The M820 comes with 128MB of internal memory. That 128MB allows you to store about 1,000 images resized to the frame's 800x480 resolution; the images will automatically resize when you copy them to the frame if you select that option from the settings menu. But if you want to show off more photos, the frame accepts all memory cards, including CompactFlash, MemoryStick, SD/SDHC, and xD-Picture cards. There's also a full-size USB connector for plugging in thumbdrives or your camera and a mini USB to connect to a computer for drag-and-drop uploading.

This frame, like several other new frames, uses a Touch Border interface; you touch the bezel to access menus and settings. With this frame, the various touch points along the bottom and right side of the frame light up when you touch the bezel. You have to touch the border next to the icons that appear on the screen. For those used to dealing with a touch-screen display, this won't seem intuitive initially, but once you get used to it, the system works pretty well. We've seen some comments about the Touch Border not being senior-friendly, but anybody who reads the instructions should be able to get the hang of it fairly quickly. It is worth noting that compared to the basic P-series frame this model is more complicated to use simply because it has more features--and therefore more settings.

More standard features such as slideshow transitions and the aforementioned automatic image resizing are present and accounted for, and this model, like Kodak's step-up wireless frames, plays back most videos (MOV, AVI, MPEG-1, and MPEG-4) shot with popular digital still cameras. However, the frame will not display video from Flip Video cameras.

It's been a little while since we tested Kodak's higher-end W-series frames, but this model didn't appear to have the same zippiness as the W1020, for example. There was more lag in displaying thumbnail images from memory cards and overall the frame just didn't feel quite as responsive. Video doesn't play very well at all, with audio as well as slideshow background music prone to stuttering.

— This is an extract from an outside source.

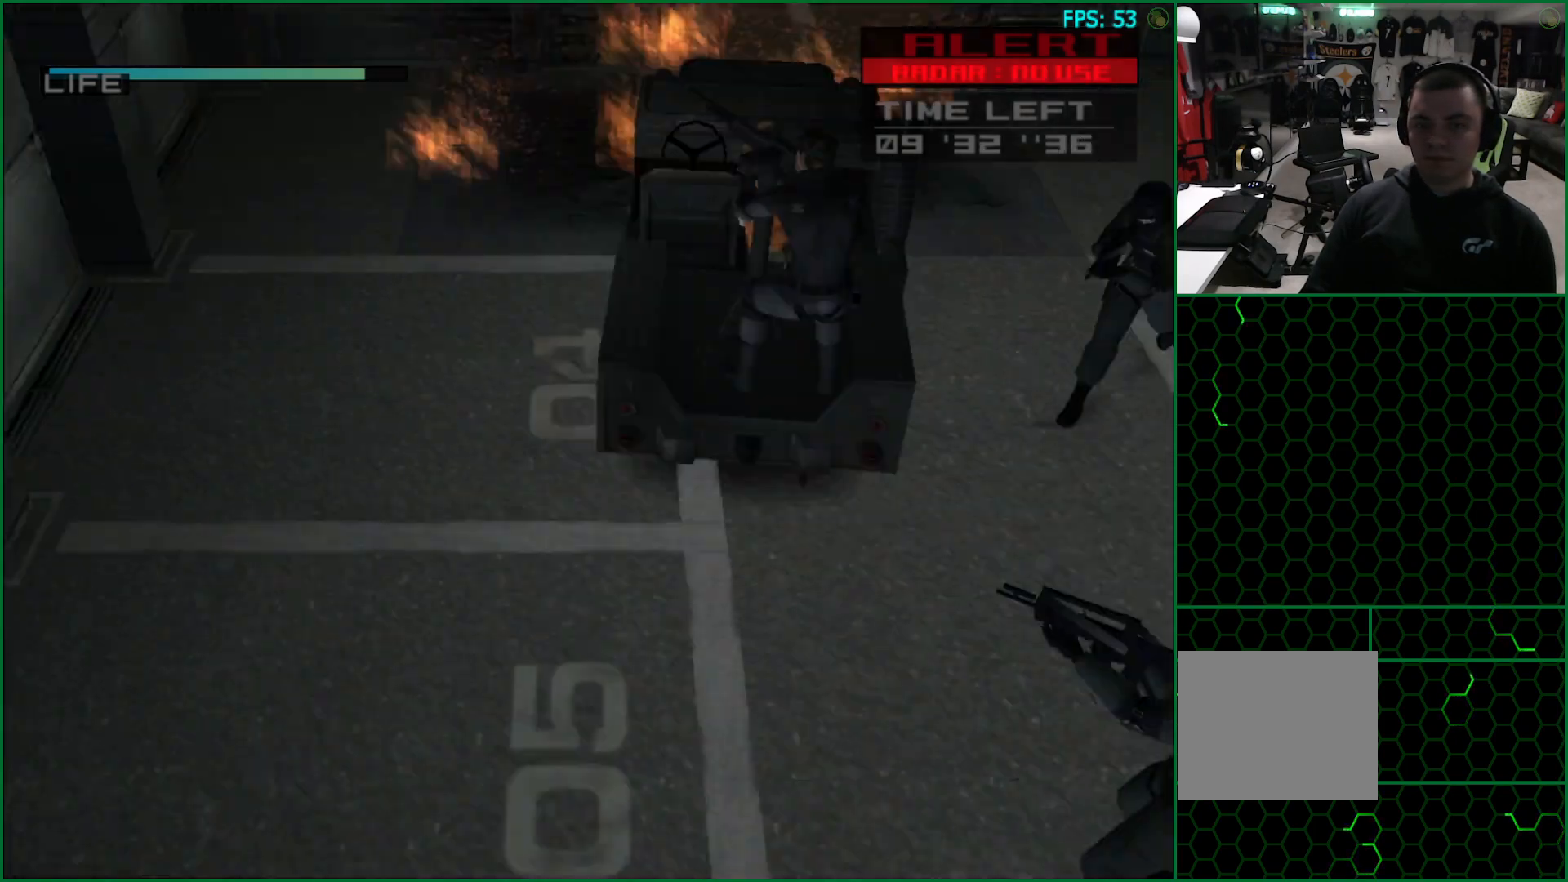
{"dt_ms": 500, "buttons": ["SQUARE", "R1"], "right_stick": "center", "button_events": [[467, "R1", "down"], [467, "SQUARE", "down"]]}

As for image quality, it's decent, not great, but a big step up from the lower resolution P720 7-inch frame. At 800x480, the image may not be razor sharp and you'll see some slight stair-stepping on curved edges and diagonal lines, like on leaves. The colors look pretty natural, and though blacks may not be terribly deep, there's enough dynamic range in the midtones to render sufficient detail in shadows. As with most LCD frames, when positioned vertically there's little to no off-axis viewing on one side; the photo inverts or disappears when viewed at more than 25 degrees or so from center. While the sound quality from the tinny internal speakers isn't great--you can play MP3 files as background music for your slide shows--it's passable.

In the end, as we said, what makes this frame an attractive option is the combination of decent image quality and a respectable feature set for less than $100. For someone who doesn't want to spend $50 or so more for built-in wireless connectivity (which certainly is an appealing feature), the M820 is a solid if unspectacular choice.